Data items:
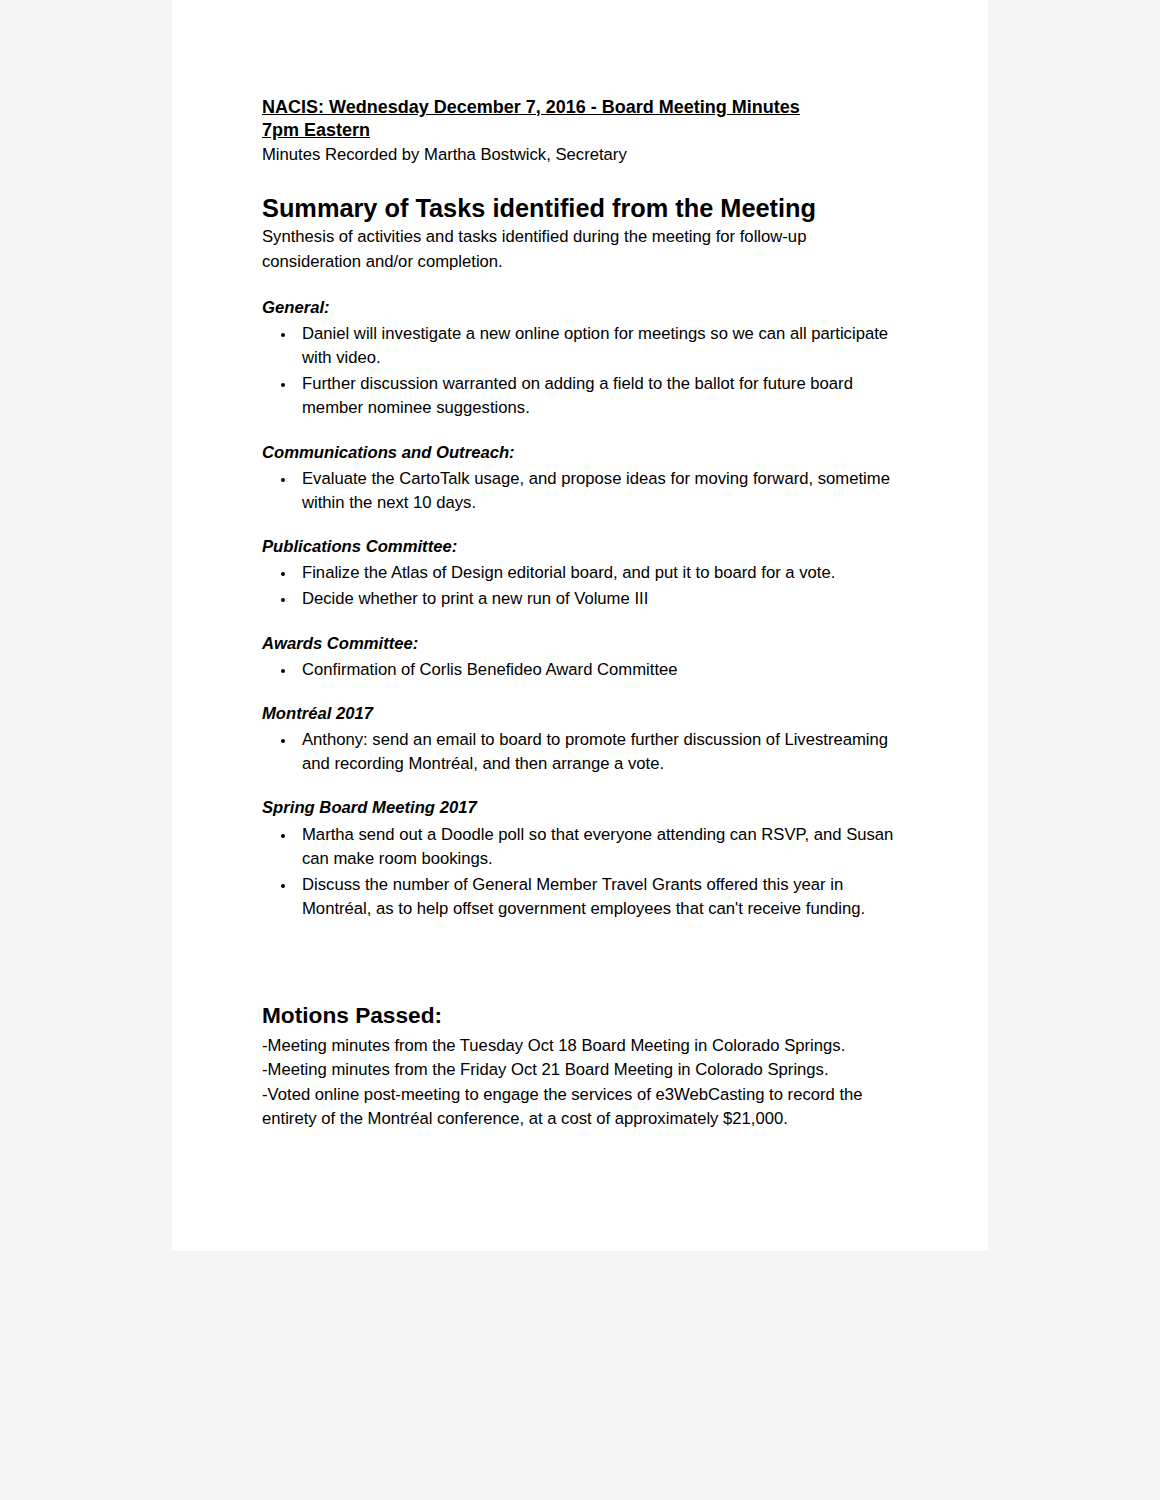NACIS: Wednesday December 7, 2016 - Board Meeting Minutes7pm Eastern
Minutes Recorded by Martha Bostwick, Secretary
Summary of Tasks identified from the Meeting
Synthesis of activities and tasks identified during the meeting for follow-up consideration and/or completion.
General:
Daniel will investigate a new online option for meetings so we can all participate with video.
Further discussion warranted on adding a field to the ballot for future board member nominee suggestions.
Communications and Outreach:
Evaluate the CartoTalk usage, and propose ideas for moving forward, sometime within the next 10 days.
Publications Committee:
Finalize the Atlas of Design editorial board, and put it to board for a vote.
Decide whether to print a new run of Volume III
Awards Committee:
Confirmation of Corlis Benefideo Award Committee
Montréal 2017
Anthony: send an email to board to promote further discussion of Livestreaming and recording Montréal, and then arrange a vote.
Spring Board Meeting 2017
Martha send out a Doodle poll so that everyone attending can RSVP, and Susan can make room bookings.
Discuss the number of General Member Travel Grants offered this year in Montréal, as to help offset government employees that can't receive funding.
Motions Passed:
-Meeting minutes from the Tuesday Oct 18 Board Meeting in Colorado Springs.
-Meeting minutes from the Friday Oct 21 Board Meeting in Colorado Springs.
-Voted online post-meeting to engage the services of e3WebCasting to record the entirety of the Montréal conference, at a cost of approximately $21,000.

**WHAT TO PRODUCE**
Exactly and exclusively, repeat the lines from the line that contains "-Meeting minutes from the Tuesday" through the end of the records, both ends included.

**RESPONSE FOR THIS EXERCISE**
-Meeting minutes from the Tuesday Oct 18 Board Meeting in Colorado Springs.
-Meeting minutes from the Friday Oct 21 Board Meeting in Colorado Springs.
-Voted online post-meeting to engage the services of e3WebCasting to record the entirety of the Montréal conference, at a cost of approximately $21,000.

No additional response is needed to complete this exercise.